Post written by Vivian Ortiz, MD, Muhammad Nadeem Yousaf, MD, and Harry R. Aslanian, MD, from the Department of Internal Medicine, Section of Digestive Diseases, Yale University School of Medicine, Yale-New Haven Hospital, New Haven, Connecticut, USA.
A 47-year-old woman with alcohol-related chronic pancreatitis, chronic portal vein thrombosis and, left-sided pleural effusion presented with a 1-day history of fever, shortness of breath, dysphagia, and abdominal pain. On physical exam, she was febrile and tachycardic and had impressive abdominal and back tenderness. CT abdomen showed a large, predominantly mediastinal, fluid collection. EUS-guided transesophageal aspiration of the large mediastinal collection was performed, yielding a cloudy fluid with a high amylase (4900 U/L). ERCP with pancreatogram demonstrated chronic pancreatitis with extravasation of fluid from the main pancreatic duct (MPD), which tracked upwards to the mediastinum. Attempts with a balloon dilator to cross the stricture were unsuccessful. We utilized a Soehendra stent retriever to dilate the MPD stricture, which enabled placement of a 7F, 12-cm plastic pancreatic stent, bridging the MPD disruption. Follow-up ERCP showed resolution of the MPD leak, and CT of abdomen 4 months later showed complete resolution of the mediastinal pancreatic pseudocyst and near-resolution of bilateral pleural effusions.

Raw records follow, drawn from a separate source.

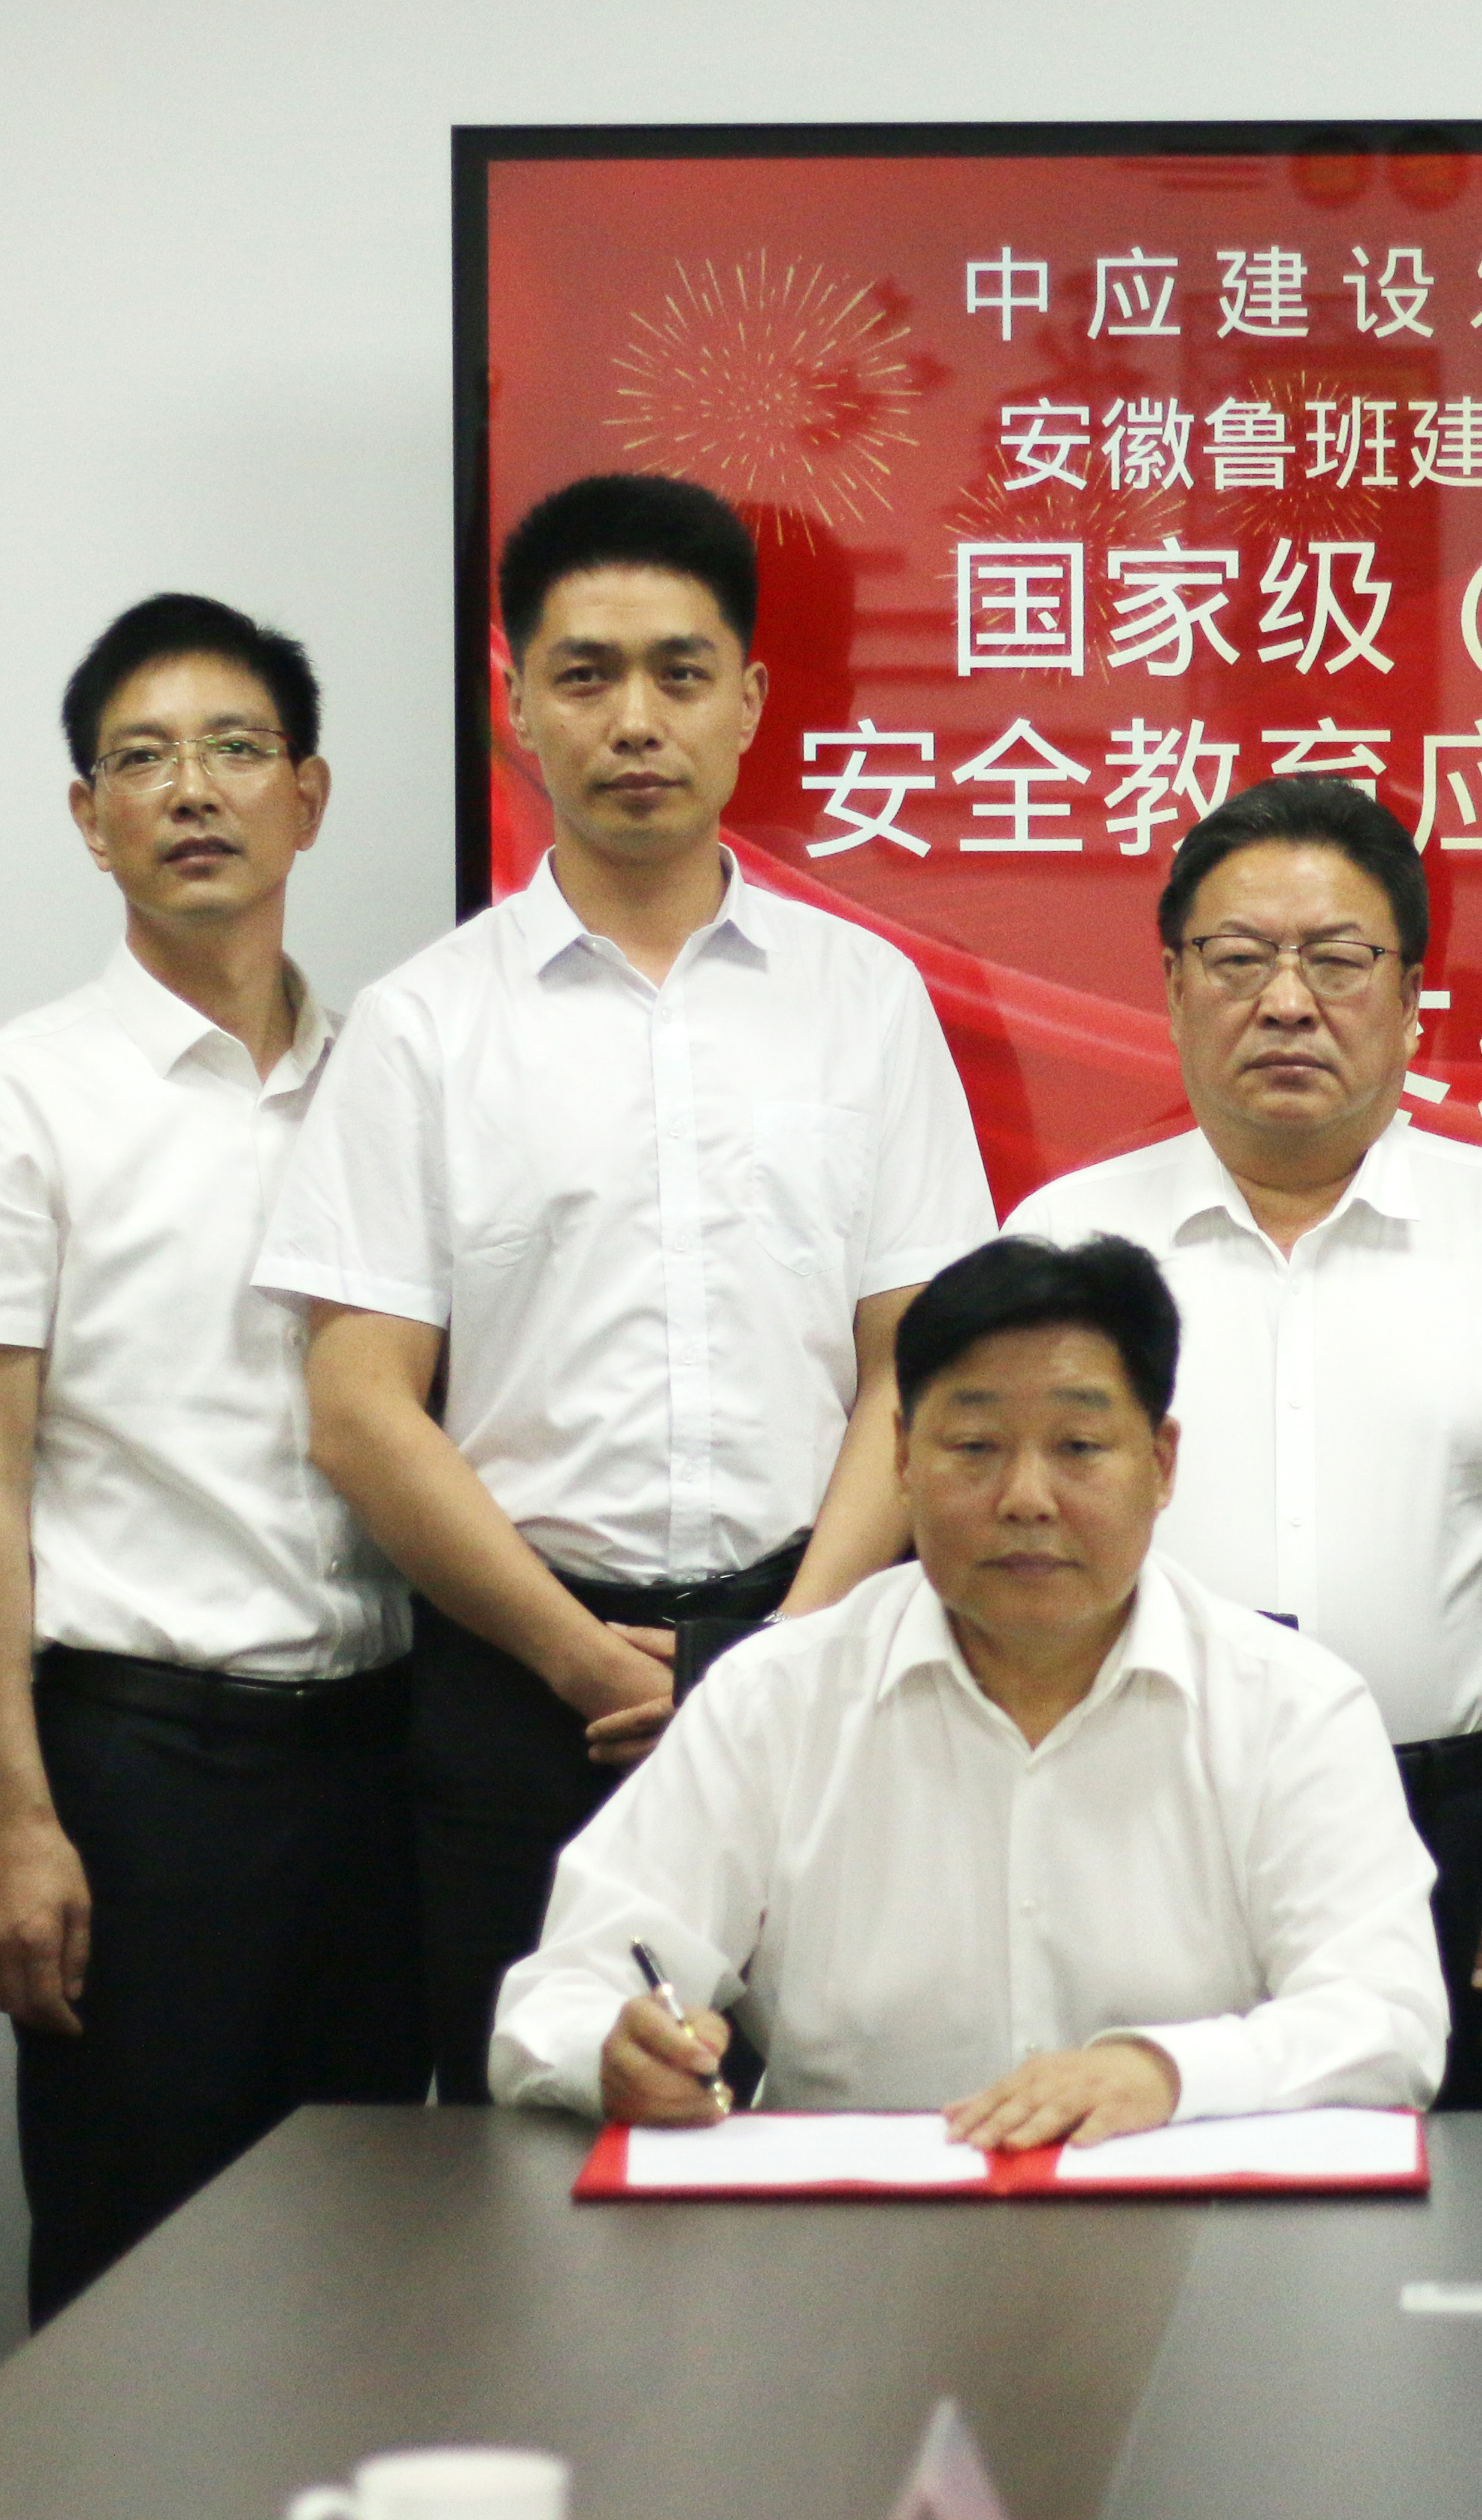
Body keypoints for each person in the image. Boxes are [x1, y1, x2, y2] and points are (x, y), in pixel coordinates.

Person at [261, 472, 994, 2098]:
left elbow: (921, 1371)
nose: (636, 719)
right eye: (585, 675)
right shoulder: (425, 1024)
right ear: (518, 707)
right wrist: (582, 1659)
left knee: (842, 2126)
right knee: (530, 2155)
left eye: (680, 671)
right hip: (520, 1681)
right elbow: (360, 1408)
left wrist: (772, 1661)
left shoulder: (863, 1000)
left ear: (750, 703)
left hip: (818, 1656)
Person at [0, 594, 416, 2322]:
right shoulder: (11, 1097)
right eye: (143, 759)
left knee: (375, 2276)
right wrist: (16, 1820)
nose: (192, 790)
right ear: (89, 816)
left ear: (309, 795)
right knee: (139, 2292)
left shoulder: (397, 1075)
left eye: (234, 750)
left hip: (384, 1763)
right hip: (144, 1775)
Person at [488, 1235, 1445, 2136]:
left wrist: (1164, 2074)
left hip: (1192, 2232)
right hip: (845, 2233)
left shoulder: (1291, 1708)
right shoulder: (771, 1702)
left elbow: (1388, 2020)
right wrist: (614, 2055)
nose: (1026, 1498)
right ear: (904, 1460)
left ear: (1161, 1465)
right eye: (976, 1448)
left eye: (1079, 1447)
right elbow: (557, 2001)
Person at [1004, 777, 1482, 2107]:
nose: (1286, 1003)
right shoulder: (1059, 1243)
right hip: (1125, 1811)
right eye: (1239, 959)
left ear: (1412, 998)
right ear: (1173, 987)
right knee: (1132, 2168)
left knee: (1429, 2197)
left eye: (1338, 961)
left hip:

Large mediastinal pancreatic pseudocysts are rare and the management of pancreas duct disruption and associated pseudocysts can be complex and require an individualized, multidisciplinary approach. We proposed an approach to mediastinal pseudocysts and highlighted the combined use of EUS, ERCP, and the use of a Soehendra stent retriever as a pancreas duct dilator, whose metal composition and rotating motion allowed bridging of the pancreatic duct leak with a plastic stent to ensure successful closure and resolution of the mediastinal pancreatic pseudocyst.